--- TEXTO EXTRAÍDO ---

Preâmbulo do César
Tenho o hábito de abrir os gráficos de todas as ações espanholas.
Na última ronda fiquei surpreendido pela valorização das ações da Atresmedia, que pertence à indústria dos media tradicionais.
Solicitei então ao Paiva que fizesse uma análise completa.
Análise do Paiva
A ação a analisar esta semana é a Atresmedia que é um dos principais grupos de comunicação e entretenimento de Espanha.
Resulta da fusão de duas redes de televisão – a Antena 3 e a La Sexta – e abrange várias plataformas, tais como televisão, rádio, cinema e produção de conteúdos.
Pessoalmente não tenho o hábito de ver televisão e cada vez que faço zapping na expectativa de encontrar algo que me interesse, acabo por desistir e passar para o YouTube, que tem conteúdos mais específicos.
Por causa desta preferência não me pareceu entusiasmante analisar uma empresa dos media tradicionais.
Fui ver o tópico no fórum e conta apenas com um comentário referente à análise inicial publicada pelo Hélder em 2020.
Quererá isto dizer que este género de ações, pertencente a uma indústria antiga, interessa pouco aos investidores?
Não necessariamente porque se formos verdadeiros contrarians não devemos excluir a possibilidade de investir em ações que “ninguém” está a ver, pois podem estar fundamentalmente atrativas e subavaliadas. Além disso podem ter algum catalisador novo que entusiasme os investidores.
A cotação está atualmente em máximos de 1 ano e já subiu cerca de 19% desde o início do ano:
1. Contexto Histórico
A Atresmedia foi analisada apenas uma vez pelo Hélder, em Maio de 2020, quando havia confinamentos e as pessoas assistiram à televisão como nunca:
Aconselho uma leitura rápida a quem desejar conhecer melhor a Atresmedia.

--- REGISTOS DE DADOS ---

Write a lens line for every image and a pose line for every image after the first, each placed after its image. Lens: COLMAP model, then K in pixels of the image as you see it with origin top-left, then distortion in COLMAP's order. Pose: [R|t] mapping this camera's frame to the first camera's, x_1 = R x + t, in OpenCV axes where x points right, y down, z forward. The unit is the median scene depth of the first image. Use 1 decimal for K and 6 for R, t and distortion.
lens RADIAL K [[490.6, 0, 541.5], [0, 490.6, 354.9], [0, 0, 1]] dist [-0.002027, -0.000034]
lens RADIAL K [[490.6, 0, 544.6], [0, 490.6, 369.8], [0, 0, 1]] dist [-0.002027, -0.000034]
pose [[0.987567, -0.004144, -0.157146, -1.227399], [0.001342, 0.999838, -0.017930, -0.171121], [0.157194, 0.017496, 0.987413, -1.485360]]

---
--- REGISTOS DE DADOS ---

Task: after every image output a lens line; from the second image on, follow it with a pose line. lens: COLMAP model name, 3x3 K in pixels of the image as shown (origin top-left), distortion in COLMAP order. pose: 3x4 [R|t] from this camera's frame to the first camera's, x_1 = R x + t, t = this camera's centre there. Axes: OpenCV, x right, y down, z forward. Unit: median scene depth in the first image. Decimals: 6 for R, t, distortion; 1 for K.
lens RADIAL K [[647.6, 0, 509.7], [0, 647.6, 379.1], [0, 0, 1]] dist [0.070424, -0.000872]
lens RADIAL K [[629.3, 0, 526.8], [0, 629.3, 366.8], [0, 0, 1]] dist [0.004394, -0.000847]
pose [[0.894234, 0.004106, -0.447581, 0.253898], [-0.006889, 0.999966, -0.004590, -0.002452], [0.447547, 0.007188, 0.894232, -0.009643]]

---
--- REGISTOS DE DADOS ---

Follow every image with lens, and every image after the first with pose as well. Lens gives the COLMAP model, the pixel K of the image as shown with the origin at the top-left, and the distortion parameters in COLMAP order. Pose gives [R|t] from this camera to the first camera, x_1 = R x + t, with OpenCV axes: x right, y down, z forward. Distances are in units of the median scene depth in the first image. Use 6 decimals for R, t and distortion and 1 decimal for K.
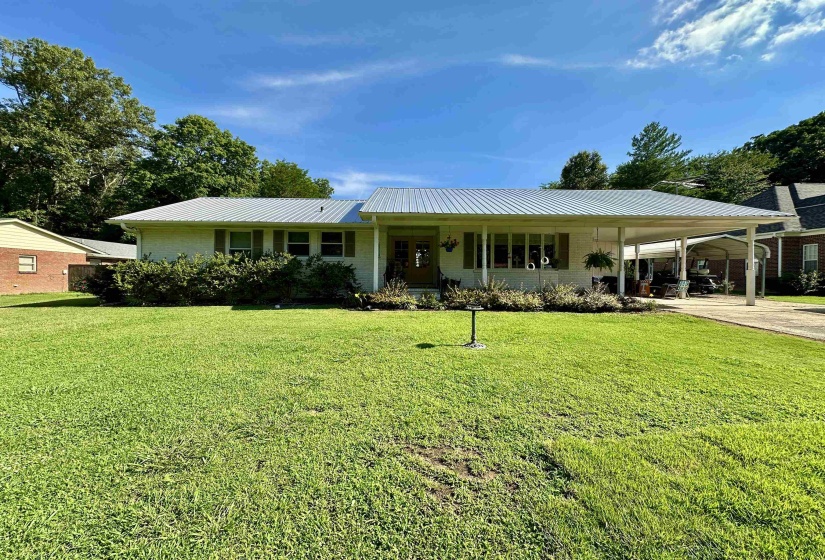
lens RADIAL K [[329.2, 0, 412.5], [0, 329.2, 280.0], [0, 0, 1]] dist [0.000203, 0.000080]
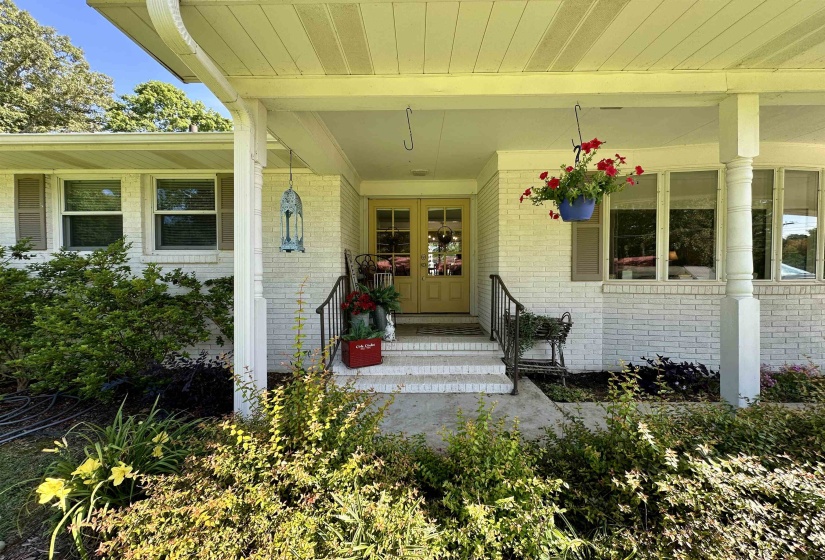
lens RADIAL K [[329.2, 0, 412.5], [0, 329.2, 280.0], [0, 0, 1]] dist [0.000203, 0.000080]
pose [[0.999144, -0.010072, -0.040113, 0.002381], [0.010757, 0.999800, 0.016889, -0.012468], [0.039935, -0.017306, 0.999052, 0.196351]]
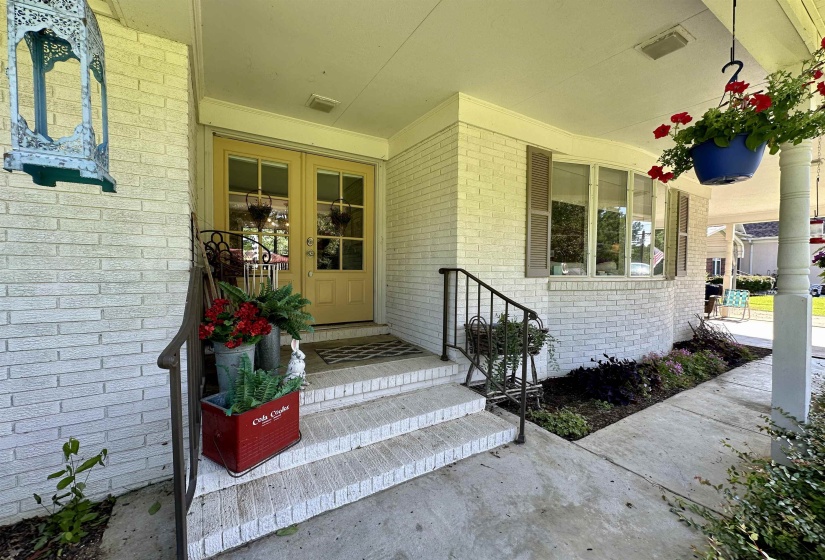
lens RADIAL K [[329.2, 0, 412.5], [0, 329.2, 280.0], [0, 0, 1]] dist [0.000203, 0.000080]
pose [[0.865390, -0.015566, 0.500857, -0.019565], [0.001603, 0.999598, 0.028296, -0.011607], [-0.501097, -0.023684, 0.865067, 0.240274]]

---

Transcreva palavra por palavra, do texto sobre a Atresmedia, o trecho que começa com as palavras “Preâmbulo do César” e termina com “produção de conteúdos.”.

Preâmbulo do César
Tenho o hábito de abrir os gráficos de todas as ações espanholas.
Na última ronda fiquei surpreendido pela valorização das ações da Atresmedia, que pertence à indústria dos media tradicionais.
Solicitei então ao Paiva que fizesse uma análise completa.
Análise do Paiva
A ação a analisar esta semana é a Atresmedia que é um dos principais grupos de comunicação e entretenimento de Espanha.
Resulta da fusão de duas redes de televisão – a Antena 3 e a La Sexta – e abrange várias plataformas, tais como televisão, rádio, cinema e produção de conteúdos.